Bull market in renewable energy
Share-price performance of Invesco Solar ETF
Sources: Bloomberg, Kaiser Partner Privatbank
Gridlock – everything to stay the same?
And in other policy areas as well, a disruption unleashed in the style of Trump, who slashed the corporate tax rate (from 35% to 21%) upon taking office and ignited a banner year for stocks in 2017, looks very unlikely under the most probable political scenario today, which foresees a continued divided balance of power in the US Congress and thus no upswell of the hoped-for (or feared) “blue wave.” It’s true, though, that the state of Georgia is still scheduled to hold two run-off elections between Democratic and Republican senatorial candidates in January. If the Democrats win both seats, they would deadlock the Senate and effectively take control of the upper house. However, betting markets currently give the Democrats only a one-in-three probability of winning both of Georgia’s Senate seats. So, it looks as though political gridlock might prevail in Washington D.C. for at least two more years. Without Democratic control of Congress, Joe Biden would have to scrap or dial down many elements of his policy agenda. A bill to raise corporate taxes would be just as much off the table as a bill to raise the federal minimum wage to USD 15 per hour. In a gridlock scenario, the earnings of publicly traded companies – a key influencing factor for stock valuations – are likely to remain largely unaffected by politics in general. Stock traders will no doubt enjoy hearing those tidings.
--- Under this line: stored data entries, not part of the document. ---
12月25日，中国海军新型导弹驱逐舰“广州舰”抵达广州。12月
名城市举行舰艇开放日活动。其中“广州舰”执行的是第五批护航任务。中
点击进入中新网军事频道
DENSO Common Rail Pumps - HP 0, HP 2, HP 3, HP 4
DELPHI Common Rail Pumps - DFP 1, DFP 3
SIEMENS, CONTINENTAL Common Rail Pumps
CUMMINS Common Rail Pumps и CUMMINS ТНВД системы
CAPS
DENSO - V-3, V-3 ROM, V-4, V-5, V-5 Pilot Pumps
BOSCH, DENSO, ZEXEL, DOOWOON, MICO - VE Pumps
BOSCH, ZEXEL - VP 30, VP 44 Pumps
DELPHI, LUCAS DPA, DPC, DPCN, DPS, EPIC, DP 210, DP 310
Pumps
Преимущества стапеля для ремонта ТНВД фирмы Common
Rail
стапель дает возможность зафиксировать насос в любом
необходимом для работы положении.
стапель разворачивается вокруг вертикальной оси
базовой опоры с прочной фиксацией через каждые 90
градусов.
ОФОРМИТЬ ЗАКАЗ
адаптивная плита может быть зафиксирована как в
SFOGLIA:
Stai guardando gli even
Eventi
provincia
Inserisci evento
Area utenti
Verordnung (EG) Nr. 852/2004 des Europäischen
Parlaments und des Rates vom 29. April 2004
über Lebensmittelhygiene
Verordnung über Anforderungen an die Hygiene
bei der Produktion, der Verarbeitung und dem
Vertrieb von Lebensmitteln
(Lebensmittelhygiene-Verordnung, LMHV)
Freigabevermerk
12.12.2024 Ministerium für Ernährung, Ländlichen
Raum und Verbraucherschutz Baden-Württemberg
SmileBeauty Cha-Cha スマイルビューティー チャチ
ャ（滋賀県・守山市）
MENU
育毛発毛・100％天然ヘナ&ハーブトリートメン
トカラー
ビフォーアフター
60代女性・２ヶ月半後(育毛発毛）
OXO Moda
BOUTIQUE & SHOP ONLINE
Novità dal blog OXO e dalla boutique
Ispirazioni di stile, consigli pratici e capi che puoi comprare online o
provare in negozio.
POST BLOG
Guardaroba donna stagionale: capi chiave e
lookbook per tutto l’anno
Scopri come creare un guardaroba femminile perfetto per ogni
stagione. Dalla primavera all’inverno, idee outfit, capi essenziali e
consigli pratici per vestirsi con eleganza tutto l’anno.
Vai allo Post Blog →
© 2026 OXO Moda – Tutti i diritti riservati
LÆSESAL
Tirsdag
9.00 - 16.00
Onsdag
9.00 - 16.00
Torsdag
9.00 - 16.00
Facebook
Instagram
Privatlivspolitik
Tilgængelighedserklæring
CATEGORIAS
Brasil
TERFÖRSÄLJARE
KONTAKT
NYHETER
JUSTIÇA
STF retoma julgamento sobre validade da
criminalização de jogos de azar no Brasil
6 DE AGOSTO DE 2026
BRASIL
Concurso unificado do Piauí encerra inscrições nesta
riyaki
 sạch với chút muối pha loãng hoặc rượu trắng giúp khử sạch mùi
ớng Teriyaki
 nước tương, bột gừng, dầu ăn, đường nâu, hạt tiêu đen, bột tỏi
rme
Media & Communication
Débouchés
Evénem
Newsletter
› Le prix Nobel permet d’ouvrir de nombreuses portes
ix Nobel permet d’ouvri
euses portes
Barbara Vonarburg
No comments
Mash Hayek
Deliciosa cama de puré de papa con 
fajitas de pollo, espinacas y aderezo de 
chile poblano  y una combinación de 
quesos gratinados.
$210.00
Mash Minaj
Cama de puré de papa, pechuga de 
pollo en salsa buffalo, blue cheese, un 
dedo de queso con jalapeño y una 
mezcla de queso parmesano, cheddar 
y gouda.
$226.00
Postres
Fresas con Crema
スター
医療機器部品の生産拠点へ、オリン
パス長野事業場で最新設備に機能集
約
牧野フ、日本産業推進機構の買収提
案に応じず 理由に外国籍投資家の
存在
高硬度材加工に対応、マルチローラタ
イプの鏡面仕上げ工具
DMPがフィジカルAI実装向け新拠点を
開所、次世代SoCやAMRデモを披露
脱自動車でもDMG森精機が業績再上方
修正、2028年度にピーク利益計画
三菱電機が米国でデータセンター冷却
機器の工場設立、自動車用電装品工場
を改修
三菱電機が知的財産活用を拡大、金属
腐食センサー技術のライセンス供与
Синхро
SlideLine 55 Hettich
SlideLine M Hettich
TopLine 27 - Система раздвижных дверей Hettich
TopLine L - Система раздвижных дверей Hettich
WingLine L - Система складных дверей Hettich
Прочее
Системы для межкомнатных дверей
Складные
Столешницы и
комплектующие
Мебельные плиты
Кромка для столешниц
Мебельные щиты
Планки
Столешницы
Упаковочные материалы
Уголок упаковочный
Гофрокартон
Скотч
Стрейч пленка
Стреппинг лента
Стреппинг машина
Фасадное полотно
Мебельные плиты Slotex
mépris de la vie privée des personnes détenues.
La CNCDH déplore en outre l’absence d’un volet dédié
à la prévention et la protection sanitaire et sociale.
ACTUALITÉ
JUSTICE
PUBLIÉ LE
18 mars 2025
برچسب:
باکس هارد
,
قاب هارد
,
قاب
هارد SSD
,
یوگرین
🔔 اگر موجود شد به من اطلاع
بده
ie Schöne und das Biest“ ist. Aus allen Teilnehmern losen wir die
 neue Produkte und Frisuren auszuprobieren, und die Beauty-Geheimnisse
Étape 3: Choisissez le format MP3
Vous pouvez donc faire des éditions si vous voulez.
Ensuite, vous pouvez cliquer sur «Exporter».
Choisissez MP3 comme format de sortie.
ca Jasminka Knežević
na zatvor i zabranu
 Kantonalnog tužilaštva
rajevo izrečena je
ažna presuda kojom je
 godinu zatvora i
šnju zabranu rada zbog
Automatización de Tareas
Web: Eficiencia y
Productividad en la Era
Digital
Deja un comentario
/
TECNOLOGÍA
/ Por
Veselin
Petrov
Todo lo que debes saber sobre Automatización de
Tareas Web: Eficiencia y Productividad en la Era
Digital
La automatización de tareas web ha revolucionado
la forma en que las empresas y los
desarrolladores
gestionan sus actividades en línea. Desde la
A green instead of blue wave
The healthcare industry, too, can probably live easily with a stalemate in Congress. Political steps to cut drug prices and to reduce the high market concentration in the healthcare sector appear to be off the table for now. In the near term, the healthcare industry may actually even benefit from stepped-up investments in medical technology and personal protective equipment, in large part due to the COVID-19 pandemic. The IT industry (or at least some of its spokesmen from Silicon Valley) has already taken the precaution of cozying up to Democrats in recent weeks. Under the Biden administration, the IT sector is arguably unlikely to fare worse than it has during the past several months, in which big tech names like Amazon, Google et al. have already been facing more critical scrutiny than before. In any case, going the extreme route of breaking up the tech titans appears to be ruled out, and the internet giants could certainly live with merely having to pay settlements or fines.
Investors have already largely priced in the future “green wave” scenario.
Producers and equipment suppliers in the alternative energy sector are also likely to get along well with President Joe Biden and earn a good livelihood. Biden has already publicly vowed to correct his predecessor’s blunder and rejoin the Paris climate accord in January 2021, and his administration appears intent on delivering on those headlines afterwards. It says it intends to transition the USA to climate neutrality by 2050 and to invest USD 2 trillion in the development of renewable energy over the next ten years. Investors, as so often happens, have already largely priced in the future “green wave” scenario. So much so, in fact, that one ETF focused on solar energy stocks, for example, has seen its share price surge by a third since the US elections and soar by around 200% year-to-date.